* [TASK TO CARRY OUT]
Copy the lines below verbatim, but only from the line containing "ring mcp: (582, 873)" through the end of the data.

Structured pose outputs:
= Beginning of Section =
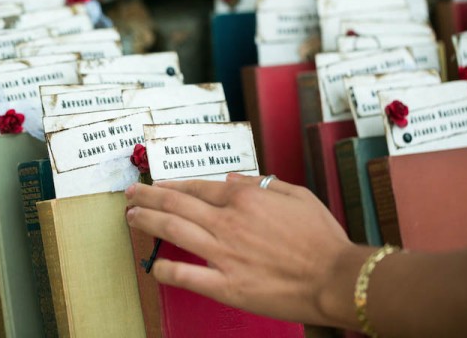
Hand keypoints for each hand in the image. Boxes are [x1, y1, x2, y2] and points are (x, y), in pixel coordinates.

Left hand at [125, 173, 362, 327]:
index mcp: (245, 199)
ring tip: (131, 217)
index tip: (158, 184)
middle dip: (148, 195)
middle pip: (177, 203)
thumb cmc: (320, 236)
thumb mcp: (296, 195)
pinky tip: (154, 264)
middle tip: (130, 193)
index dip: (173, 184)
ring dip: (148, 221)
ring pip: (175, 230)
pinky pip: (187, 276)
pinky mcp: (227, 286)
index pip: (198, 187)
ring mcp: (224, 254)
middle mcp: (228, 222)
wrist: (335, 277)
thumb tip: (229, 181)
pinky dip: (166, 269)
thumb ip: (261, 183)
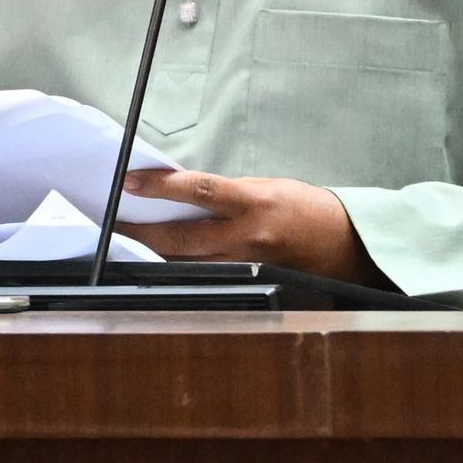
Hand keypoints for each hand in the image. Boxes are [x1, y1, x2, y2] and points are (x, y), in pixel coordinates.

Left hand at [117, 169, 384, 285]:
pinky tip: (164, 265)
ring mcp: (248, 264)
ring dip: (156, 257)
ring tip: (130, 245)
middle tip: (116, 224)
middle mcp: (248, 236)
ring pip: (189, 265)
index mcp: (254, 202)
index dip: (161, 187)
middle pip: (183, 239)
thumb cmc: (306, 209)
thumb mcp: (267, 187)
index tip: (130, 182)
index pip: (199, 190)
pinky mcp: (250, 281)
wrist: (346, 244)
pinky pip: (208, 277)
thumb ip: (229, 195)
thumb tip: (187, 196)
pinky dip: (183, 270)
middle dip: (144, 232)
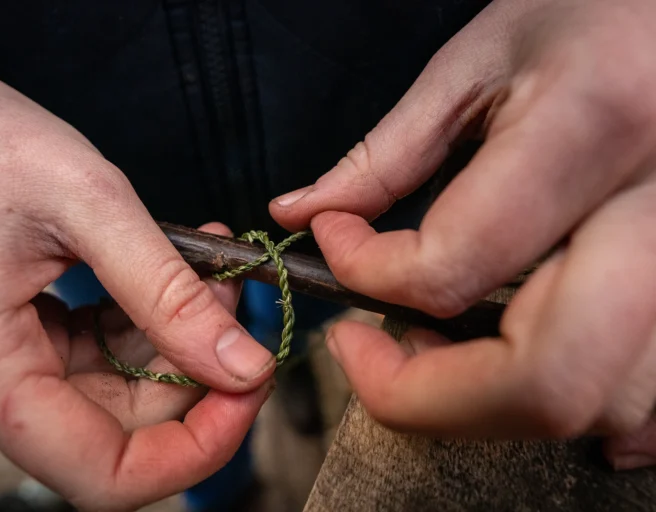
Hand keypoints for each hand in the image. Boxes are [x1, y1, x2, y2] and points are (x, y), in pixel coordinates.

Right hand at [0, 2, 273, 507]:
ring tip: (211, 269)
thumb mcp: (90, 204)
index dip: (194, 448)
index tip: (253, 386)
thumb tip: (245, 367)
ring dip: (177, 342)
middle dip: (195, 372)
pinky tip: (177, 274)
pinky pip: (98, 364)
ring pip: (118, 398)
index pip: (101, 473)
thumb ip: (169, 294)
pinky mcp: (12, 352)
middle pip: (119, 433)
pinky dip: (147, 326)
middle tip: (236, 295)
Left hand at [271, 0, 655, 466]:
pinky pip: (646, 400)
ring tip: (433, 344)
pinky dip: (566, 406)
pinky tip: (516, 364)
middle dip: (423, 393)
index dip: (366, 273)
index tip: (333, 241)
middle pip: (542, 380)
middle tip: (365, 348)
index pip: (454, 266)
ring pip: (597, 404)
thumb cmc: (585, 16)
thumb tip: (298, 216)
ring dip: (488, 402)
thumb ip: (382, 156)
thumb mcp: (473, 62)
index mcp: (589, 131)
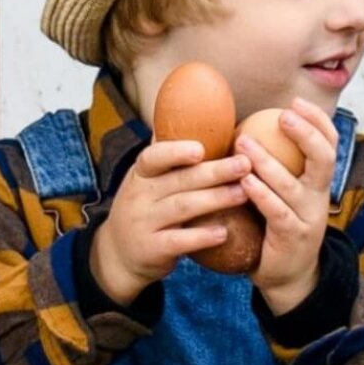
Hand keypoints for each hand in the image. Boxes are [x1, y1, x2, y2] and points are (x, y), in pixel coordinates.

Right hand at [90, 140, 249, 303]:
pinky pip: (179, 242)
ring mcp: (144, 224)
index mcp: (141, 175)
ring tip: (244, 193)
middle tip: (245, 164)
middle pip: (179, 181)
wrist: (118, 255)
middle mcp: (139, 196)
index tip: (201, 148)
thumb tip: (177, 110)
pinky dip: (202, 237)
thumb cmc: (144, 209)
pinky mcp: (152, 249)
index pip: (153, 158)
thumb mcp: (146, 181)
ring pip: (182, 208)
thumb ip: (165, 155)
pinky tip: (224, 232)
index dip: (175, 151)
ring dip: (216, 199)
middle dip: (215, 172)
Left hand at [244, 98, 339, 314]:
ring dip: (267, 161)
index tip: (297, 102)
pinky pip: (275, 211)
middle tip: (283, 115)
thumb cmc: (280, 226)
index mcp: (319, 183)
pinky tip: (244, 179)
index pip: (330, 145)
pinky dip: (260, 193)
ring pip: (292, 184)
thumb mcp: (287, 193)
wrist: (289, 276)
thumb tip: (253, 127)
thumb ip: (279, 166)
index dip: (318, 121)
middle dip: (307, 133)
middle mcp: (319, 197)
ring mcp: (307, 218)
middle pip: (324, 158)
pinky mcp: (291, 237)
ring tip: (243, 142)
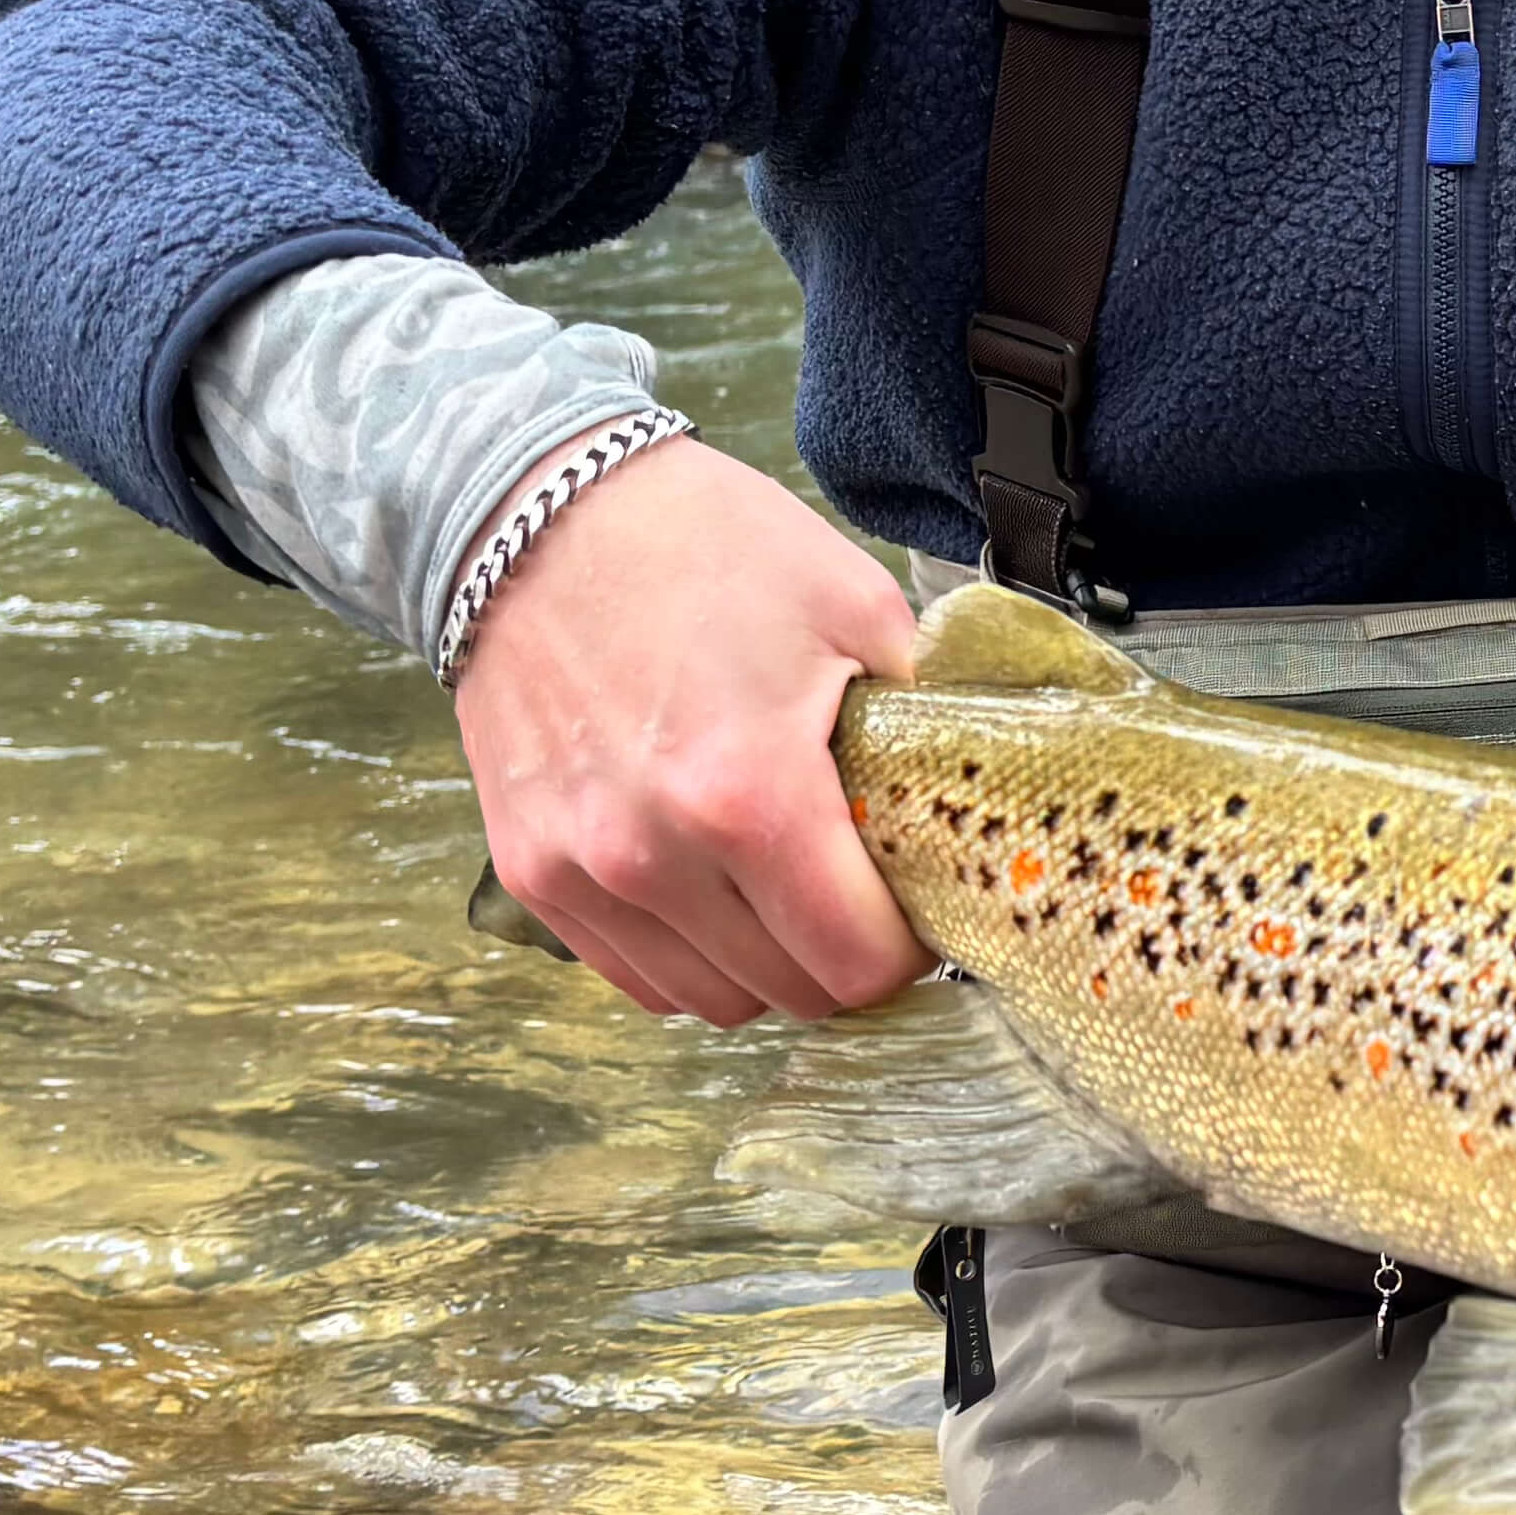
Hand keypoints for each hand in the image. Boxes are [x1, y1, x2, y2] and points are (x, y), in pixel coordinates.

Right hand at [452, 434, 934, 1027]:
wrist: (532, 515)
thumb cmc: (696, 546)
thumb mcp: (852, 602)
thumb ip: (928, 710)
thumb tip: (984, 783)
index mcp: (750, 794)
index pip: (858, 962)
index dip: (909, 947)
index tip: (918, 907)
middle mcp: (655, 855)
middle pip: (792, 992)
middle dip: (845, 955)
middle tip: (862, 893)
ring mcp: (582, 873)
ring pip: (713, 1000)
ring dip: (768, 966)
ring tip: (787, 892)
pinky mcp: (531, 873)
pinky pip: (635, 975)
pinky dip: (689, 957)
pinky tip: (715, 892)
= End of Section =
* [ANSWER SECTION]
ring mcp: (582, 873)
ring pip: (713, 1000)
ring dip: (768, 966)
ring tip: (787, 892)
pinky mcp: (531, 873)
pinky pip: (635, 975)
pinky dip: (689, 957)
pinky tip: (715, 892)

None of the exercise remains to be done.